____ Text passage

Just for the record, the folks who read and write here in the newsgroups are 
not all MVPs ... and some of the best answers I've seen come from folks who 
aren't.  Don't limit your audience...

Most of the approaches I've seen that work for this involve USB (using 
someone's brain).  It sounds like that's part of your approach, too.

Do a search on "Soundex".  This is an algorithm that uses how words (e.g., 
names) sound to compare them.  Words with similar soundex scores sounds 
similar.  This could help with last names and street names, but I don't see 
it helping with Bobby vs. Robert, or with all the embellishments that 
addresses have.  Again, you'd need to tell Access that Bobby and Robert are 
(sometimes) synonymous.

One approach might be to sort all entries by "lastname, firstname - delivery 
address" (as a concatenated field) and USB to break the ties.

Another approach might be to use the built-in autocomplete feature in Access 
comboboxes on a form.

Have your user start typing a lastname and have Access jump to the 
"lastname, firstname - delivery address"es that start that way.

You don't mention whether you're working with a couple hundreds entries, a 
couple thousand, or a couple hundred thousand.  The approach you take may 
need to differ, depending on volume.

Good luck!

Regards

Jeff Boyce
Microsoft Access MVP

"Mark Andrews" <mandrews___NOSPAM___@rptsoftware.com> wrote in message 
news:OYbK5TtxKHA.404@TK2MSFTNGP02.phx.gbl...
> The idea is:
> - the user enters "Bobby Smith" and the program pops up a screen saying 
> here are some similar contacts "just to make sure this is not a duplicate 
> contact being entered".  Example: Bob Smith 123 Main Street Pittsburgh PA 
> 15230
> If they knew that the "Bobby Smith" they were entering lived on Main 
> Street in Pittsburgh they would choose to quit entering data for this new 
> contact because they know that they are entering a duplicate or 
> alternately they could continue entering the contact
>
> - similar type logic for addresses
>
> Yes I should of used the wording "potential duplicates" in my post and yes 
> it's not extremely simple thus the newsgroup post.
> Don't you MVPs like a challenge once in a while?
>
> First thoughts: I could do a simple comparison with 'like' or some sort of 
> character by character comparison (if 90% of the characters match consider 
> it a "potential duplicate").  I need some sort of "Similar" function.
>
> I don't think there are any potentially serious flaws with my analysis, my 
> analysis at this point is "hey this might be a little work, I wonder if 
> anyone else has attempted this and would let me see their code".

________

* Set problem 1
According to the newsgroup post, what does the Soundex algorithm use to compare words?
The listing that follows has no connection to the newsgroup post above.

____ Data for this exercise

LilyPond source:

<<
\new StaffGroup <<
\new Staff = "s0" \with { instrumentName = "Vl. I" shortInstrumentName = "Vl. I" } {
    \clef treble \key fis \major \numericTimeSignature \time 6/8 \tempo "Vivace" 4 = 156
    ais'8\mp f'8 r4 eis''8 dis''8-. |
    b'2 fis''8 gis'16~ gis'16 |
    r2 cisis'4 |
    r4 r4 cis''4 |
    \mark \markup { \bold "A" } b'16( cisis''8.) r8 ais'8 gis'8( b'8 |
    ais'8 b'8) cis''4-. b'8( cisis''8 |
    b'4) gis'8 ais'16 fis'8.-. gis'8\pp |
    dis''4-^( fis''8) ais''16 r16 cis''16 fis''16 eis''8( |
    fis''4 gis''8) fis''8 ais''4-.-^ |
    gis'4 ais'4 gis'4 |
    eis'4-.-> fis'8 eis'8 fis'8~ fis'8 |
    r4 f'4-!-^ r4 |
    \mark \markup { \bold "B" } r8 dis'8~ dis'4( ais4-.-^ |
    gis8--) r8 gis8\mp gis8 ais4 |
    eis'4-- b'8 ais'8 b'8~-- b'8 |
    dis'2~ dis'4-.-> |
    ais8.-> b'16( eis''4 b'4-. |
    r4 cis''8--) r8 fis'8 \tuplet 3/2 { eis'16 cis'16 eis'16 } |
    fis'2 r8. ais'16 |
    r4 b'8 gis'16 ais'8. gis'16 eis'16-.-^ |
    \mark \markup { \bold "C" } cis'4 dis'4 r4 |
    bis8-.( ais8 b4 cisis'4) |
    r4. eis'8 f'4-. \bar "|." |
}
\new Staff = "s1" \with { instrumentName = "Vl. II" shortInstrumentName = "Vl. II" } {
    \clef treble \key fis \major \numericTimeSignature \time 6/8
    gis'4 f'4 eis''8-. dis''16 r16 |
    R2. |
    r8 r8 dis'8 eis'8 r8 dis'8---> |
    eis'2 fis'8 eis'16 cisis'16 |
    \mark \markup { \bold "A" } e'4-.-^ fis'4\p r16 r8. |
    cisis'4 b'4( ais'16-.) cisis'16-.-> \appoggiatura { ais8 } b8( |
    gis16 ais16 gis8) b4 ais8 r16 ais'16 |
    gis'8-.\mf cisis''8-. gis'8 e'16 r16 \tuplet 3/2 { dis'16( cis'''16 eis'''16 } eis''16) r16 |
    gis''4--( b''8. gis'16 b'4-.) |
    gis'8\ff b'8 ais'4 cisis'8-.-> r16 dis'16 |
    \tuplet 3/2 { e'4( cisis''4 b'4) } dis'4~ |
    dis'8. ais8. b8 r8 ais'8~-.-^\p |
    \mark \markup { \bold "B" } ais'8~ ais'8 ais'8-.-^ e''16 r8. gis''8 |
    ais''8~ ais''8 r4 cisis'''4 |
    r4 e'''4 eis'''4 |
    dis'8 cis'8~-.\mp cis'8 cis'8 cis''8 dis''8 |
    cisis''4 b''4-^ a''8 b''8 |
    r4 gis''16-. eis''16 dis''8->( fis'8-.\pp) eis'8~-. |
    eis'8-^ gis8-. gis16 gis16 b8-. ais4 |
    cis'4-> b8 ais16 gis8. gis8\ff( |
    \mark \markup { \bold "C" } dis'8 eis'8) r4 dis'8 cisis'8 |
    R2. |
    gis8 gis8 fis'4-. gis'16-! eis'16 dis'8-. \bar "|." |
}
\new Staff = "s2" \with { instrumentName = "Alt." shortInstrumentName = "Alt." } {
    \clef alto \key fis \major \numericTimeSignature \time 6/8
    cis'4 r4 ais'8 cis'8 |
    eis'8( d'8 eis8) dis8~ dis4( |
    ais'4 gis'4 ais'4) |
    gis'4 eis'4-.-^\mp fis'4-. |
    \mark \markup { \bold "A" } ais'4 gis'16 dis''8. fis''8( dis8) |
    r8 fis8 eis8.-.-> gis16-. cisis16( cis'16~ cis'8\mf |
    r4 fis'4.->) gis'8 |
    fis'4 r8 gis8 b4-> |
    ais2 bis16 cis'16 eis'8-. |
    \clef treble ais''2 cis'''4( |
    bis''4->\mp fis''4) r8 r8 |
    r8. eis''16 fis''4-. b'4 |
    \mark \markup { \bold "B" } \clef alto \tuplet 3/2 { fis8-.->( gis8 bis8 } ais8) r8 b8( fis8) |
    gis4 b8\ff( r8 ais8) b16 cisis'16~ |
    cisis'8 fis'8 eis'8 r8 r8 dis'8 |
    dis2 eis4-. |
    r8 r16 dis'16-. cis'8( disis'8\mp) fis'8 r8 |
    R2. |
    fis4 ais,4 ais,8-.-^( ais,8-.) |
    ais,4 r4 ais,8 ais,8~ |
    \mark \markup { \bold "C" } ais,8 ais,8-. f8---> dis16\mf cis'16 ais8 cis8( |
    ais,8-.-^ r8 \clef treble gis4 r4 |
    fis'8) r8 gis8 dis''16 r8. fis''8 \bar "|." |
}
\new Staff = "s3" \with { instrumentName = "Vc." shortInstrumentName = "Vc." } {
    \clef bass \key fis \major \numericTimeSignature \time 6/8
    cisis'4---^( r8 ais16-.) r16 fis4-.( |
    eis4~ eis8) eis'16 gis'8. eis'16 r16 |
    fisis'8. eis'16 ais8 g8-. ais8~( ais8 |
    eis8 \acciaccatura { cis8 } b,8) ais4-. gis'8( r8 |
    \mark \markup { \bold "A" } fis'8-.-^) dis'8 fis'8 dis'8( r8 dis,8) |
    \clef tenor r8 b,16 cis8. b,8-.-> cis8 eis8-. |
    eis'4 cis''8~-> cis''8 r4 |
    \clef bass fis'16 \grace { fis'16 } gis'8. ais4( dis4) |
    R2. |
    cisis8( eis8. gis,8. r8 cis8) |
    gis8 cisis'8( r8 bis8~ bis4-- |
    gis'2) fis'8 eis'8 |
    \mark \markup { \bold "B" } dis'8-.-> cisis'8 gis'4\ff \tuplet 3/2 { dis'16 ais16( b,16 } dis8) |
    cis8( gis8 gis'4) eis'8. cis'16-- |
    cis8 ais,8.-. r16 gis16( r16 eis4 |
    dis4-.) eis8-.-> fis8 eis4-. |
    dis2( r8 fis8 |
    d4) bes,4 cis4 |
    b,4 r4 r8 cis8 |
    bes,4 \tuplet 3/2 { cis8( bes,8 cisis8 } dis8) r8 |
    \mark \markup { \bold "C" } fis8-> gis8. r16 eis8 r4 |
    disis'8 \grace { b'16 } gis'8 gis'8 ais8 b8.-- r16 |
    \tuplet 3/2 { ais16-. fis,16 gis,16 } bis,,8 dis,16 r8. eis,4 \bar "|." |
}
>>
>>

________

* Set problem 2
Please identify each line of the listing that contains the string "instrumentName".

* Solution 1
It compares words by how they sound.

* Solution 2
\new Staff = "s0" \with { instrumentName = "Vl. I" shortInstrumentName = "Vl. I" } {
\new Staff = "s1" \with { instrumentName = "Vl. II" shortInstrumentName = "Vl. II" } {
\new Staff = "s2" \with { instrumentName = "Alt." shortInstrumentName = "Alt." } {
\new Staff = "s3" \with { instrumentName = "Vc." shortInstrumentName = "Vc." } {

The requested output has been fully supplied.